Details are still sketchy on the latest compromise, which is not a public option at all but as Ezra calls it, "a private option with a public filter." It would set up another exchange of national non-profit plans offered through OPM, and what it won't do, as Jon Walker explains, is control costs.
What exchanges don’t do is systematically control cost. The 8 million-person federal employee health benefit (FEHB) exchange has premiums and premium growth rates basically identical to any large employer. As a serious cost control mechanism, they are basically a failure. In fact, the proven cost control failure of the FEHB run by OPM was one of Jacob Hacker’s best arguments for the need for a public option.

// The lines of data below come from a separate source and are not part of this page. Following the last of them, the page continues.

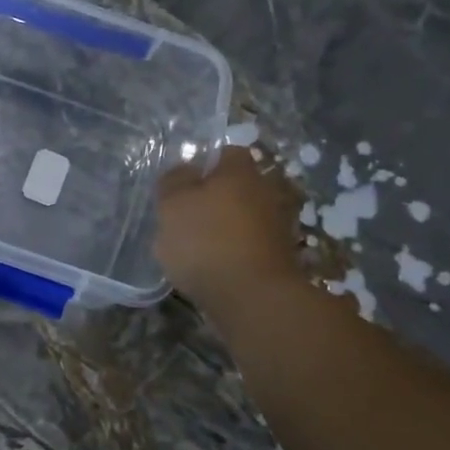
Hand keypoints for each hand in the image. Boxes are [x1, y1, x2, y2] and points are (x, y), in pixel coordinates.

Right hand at [155, 147, 302, 308]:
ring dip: (222, 226)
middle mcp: (265, 190)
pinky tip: (212, 266)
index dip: (203, 164)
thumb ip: (173, 182)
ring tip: (193, 246)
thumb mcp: (172, 205)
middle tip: (183, 216)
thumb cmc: (206, 240)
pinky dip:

The Senate bill already creates exchanges which are meant to give be the same benefit as being part of the FEHB. In fact, it creates potentially over 100 exchanges. There will be an individual market exchange and small business market (SHOP) exchange in each state. It also allows for smaller regional exchanges within states, and the creation of multi-state exchanges.
The potential benefits of creating another exchange in addition to these exchanges (or inside these exchanges) seems dubious. The new OPM exchange sounds like it might be better regulated (like all the exchanges should have been from the get go), and the OPM does at least have experience running this type of program. With people able to buy insurance completely outside any exchange, in the state-based exchange, possibly the regional exchanges, and now the OPM exchange, I don’t see how you get enough people to choose the OPM-run program to give it the customer base it needs to demand concessions from the private insurance companies.
It's just another mechanism to provide private plans, rather than a public option, and for all the "deficit hawks" who oppose the public option, won't actually work to bring down costs. This is perhaps an intriguing idea for a substitute for the exchange, but not for the public option.